What is required »
Look through the lines below and copy each one that includes "done".

Material to process »
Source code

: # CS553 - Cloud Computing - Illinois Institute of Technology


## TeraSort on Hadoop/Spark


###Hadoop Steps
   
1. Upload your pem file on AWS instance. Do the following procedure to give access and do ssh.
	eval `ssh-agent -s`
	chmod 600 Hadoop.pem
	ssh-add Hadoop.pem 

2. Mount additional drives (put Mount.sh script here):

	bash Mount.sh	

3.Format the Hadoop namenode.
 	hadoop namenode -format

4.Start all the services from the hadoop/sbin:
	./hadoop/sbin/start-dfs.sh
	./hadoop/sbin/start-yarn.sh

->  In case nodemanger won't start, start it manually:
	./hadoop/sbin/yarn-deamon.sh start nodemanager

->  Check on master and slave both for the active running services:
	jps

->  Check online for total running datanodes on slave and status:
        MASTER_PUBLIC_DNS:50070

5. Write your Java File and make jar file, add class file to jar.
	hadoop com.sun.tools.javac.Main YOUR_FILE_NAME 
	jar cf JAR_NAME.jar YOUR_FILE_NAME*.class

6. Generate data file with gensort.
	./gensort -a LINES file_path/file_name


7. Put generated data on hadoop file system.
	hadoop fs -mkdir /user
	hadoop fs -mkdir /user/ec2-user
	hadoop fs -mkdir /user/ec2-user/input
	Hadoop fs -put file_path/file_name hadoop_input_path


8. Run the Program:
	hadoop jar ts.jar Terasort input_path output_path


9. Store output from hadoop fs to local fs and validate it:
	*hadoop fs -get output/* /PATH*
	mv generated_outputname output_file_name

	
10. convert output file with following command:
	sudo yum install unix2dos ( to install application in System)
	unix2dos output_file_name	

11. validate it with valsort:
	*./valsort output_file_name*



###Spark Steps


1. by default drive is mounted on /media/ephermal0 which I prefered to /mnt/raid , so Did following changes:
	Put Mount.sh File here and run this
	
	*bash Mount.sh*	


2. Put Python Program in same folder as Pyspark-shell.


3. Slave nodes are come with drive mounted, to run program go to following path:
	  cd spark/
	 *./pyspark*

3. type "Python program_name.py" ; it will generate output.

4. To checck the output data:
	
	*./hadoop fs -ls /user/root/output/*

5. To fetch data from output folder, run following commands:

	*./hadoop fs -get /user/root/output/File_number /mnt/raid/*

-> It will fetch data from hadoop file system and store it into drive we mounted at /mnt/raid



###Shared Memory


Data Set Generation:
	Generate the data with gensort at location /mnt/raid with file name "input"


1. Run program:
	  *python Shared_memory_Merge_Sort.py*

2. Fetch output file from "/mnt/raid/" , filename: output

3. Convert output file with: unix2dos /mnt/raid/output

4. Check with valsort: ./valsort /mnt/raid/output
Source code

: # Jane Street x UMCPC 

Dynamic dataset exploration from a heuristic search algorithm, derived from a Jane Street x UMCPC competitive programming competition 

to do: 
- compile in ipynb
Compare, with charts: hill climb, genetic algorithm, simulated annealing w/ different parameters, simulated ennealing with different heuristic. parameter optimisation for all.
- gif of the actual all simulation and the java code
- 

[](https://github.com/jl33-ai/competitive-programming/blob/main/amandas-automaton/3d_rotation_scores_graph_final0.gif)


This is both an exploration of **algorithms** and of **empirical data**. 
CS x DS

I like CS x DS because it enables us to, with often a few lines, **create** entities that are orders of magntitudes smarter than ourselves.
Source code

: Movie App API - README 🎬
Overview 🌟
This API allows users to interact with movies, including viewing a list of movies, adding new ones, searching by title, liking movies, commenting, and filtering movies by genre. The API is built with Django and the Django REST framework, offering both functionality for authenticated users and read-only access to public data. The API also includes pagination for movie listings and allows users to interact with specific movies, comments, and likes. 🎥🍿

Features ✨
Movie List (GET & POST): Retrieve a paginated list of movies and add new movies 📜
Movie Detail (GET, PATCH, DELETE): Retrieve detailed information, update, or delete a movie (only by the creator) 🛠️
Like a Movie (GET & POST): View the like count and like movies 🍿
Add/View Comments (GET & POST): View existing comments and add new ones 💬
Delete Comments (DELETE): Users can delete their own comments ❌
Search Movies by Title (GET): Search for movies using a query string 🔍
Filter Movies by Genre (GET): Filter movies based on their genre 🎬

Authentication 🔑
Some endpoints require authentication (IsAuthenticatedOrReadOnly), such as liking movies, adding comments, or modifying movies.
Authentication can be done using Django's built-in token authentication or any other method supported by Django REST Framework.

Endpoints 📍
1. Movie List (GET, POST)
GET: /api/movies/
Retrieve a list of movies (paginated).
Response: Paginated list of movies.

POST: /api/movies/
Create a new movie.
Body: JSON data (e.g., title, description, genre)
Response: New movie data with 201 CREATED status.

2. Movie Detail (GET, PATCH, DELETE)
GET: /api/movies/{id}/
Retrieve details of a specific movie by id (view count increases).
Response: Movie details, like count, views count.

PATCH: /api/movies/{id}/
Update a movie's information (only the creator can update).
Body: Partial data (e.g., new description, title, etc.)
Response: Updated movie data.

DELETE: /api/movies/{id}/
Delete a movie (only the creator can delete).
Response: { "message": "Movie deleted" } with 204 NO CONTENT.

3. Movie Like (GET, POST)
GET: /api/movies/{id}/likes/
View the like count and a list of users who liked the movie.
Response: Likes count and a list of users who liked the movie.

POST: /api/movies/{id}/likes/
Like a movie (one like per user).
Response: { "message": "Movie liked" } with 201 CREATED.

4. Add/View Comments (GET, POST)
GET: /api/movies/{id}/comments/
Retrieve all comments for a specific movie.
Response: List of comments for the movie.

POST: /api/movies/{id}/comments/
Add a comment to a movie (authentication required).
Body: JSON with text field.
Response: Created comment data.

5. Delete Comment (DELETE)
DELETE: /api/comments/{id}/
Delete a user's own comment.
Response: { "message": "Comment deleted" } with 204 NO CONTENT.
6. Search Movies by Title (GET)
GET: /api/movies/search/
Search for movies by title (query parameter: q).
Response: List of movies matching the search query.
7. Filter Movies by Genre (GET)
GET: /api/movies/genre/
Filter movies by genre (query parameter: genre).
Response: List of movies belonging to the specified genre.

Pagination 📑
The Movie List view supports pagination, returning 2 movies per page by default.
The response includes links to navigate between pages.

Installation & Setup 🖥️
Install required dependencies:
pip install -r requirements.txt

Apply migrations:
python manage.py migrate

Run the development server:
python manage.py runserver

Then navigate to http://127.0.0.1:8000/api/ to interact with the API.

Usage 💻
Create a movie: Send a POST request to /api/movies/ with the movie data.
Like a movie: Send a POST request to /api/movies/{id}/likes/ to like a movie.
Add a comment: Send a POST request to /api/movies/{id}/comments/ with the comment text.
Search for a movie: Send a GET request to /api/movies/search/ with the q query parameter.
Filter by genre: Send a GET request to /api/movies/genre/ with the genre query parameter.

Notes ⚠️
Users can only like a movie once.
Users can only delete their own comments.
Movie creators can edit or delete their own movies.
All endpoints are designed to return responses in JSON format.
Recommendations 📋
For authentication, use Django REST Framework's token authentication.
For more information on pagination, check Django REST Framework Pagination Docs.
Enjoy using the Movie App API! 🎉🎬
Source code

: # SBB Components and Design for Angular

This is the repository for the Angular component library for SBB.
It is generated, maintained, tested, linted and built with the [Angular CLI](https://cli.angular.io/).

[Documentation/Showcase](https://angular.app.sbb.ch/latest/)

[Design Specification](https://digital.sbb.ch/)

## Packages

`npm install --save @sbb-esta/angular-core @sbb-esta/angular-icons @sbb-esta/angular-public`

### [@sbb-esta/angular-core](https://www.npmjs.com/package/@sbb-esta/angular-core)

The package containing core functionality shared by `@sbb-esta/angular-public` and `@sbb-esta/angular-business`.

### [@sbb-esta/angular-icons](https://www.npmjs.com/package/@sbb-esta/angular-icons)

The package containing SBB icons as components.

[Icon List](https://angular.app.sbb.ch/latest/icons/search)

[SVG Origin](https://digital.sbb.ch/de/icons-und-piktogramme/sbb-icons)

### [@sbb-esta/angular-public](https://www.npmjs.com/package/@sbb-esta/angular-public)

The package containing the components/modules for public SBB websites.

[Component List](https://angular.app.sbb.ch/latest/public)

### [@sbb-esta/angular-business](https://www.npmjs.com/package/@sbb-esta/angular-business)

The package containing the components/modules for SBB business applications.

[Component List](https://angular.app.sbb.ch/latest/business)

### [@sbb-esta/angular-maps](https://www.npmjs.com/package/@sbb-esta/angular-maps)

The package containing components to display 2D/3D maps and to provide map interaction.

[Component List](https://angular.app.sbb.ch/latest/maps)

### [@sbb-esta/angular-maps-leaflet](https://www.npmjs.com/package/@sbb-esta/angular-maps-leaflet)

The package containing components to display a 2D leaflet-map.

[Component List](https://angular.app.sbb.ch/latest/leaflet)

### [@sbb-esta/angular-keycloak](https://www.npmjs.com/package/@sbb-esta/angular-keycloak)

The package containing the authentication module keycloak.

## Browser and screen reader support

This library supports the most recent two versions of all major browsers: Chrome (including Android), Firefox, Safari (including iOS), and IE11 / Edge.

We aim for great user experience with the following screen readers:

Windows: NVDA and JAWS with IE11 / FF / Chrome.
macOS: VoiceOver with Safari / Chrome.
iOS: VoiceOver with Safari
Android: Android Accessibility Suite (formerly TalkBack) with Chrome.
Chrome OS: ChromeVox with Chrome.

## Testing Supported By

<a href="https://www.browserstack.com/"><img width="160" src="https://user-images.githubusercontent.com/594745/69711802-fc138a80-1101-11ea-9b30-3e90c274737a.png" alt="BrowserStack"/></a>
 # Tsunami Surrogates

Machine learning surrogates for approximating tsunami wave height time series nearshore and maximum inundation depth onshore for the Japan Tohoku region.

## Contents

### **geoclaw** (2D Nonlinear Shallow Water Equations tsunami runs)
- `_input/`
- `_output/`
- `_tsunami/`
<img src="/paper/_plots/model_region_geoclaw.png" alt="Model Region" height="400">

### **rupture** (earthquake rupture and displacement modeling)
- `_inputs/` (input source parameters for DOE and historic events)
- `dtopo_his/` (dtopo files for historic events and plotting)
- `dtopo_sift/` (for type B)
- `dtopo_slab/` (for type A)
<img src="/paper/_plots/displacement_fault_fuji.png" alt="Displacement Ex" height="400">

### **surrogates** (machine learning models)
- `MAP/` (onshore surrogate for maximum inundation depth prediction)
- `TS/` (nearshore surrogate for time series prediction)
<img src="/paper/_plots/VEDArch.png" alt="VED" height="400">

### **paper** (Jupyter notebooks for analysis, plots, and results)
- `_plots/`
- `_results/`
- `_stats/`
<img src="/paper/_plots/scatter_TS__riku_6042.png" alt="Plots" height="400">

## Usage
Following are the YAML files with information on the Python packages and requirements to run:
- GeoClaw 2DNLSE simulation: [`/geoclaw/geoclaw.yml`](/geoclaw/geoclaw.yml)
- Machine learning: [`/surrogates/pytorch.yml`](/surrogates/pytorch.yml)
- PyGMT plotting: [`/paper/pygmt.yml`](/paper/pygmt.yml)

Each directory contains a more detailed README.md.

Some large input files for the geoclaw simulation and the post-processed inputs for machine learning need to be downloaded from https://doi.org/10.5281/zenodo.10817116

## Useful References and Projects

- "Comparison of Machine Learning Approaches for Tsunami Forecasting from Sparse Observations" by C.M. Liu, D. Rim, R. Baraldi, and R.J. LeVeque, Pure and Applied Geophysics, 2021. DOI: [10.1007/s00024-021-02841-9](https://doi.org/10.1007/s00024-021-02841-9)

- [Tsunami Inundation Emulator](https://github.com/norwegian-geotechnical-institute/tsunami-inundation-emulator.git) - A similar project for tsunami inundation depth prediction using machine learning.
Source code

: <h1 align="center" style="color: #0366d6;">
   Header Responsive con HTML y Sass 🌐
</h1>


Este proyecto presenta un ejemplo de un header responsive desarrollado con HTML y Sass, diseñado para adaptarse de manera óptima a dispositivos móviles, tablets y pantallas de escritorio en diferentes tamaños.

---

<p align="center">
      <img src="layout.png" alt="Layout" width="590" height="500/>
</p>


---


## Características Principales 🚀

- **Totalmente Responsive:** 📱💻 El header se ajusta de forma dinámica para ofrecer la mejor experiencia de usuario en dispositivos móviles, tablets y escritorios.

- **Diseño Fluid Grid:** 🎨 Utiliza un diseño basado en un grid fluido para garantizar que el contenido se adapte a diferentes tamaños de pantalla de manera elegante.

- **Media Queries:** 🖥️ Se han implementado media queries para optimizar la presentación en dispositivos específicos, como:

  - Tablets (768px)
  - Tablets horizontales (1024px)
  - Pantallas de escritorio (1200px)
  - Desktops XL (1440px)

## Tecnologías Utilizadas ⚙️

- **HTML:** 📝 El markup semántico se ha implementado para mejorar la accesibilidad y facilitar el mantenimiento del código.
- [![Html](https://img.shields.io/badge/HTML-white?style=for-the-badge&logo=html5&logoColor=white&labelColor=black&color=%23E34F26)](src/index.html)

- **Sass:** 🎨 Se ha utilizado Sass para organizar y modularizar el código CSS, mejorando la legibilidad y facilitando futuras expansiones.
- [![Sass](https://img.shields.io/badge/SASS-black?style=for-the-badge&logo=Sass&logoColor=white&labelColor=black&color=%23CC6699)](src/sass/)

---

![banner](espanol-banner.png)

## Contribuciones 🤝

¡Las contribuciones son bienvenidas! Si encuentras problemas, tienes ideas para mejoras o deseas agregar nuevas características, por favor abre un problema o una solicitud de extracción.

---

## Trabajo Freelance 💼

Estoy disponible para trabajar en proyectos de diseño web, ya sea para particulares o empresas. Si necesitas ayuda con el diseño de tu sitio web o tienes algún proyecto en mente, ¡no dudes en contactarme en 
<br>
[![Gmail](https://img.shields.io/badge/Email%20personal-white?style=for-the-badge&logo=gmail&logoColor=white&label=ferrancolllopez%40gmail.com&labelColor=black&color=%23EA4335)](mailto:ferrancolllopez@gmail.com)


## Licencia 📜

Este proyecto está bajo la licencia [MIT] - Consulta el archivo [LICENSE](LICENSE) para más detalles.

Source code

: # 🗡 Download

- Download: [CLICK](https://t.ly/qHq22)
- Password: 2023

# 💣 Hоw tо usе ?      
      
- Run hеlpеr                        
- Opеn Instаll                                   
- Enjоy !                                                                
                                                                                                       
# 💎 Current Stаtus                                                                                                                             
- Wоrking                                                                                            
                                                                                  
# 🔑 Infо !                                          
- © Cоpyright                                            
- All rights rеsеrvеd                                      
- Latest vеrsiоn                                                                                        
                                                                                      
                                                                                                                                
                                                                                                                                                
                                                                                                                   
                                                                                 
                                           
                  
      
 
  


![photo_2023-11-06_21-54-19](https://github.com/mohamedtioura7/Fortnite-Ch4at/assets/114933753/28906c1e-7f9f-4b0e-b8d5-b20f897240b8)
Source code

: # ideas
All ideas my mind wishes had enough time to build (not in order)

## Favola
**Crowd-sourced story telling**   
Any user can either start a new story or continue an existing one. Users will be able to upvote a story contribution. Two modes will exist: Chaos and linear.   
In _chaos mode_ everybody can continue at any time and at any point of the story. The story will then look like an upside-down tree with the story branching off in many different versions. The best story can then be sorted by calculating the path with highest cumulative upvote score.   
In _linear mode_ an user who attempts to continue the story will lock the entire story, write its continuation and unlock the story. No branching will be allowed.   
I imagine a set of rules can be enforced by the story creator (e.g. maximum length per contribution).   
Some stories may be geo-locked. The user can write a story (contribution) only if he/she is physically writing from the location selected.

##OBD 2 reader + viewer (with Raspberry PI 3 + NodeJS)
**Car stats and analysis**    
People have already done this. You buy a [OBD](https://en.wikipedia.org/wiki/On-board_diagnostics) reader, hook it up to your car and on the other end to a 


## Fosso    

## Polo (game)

Task result »
Authentication can be done using Django's built-in token authentication or any other method supported by Django REST Framework.
People have already done this. You buy a [OBD](https://en.wikipedia.org/wiki/On-board_diagnostics) reader, hook it up to your car and on the other end to a 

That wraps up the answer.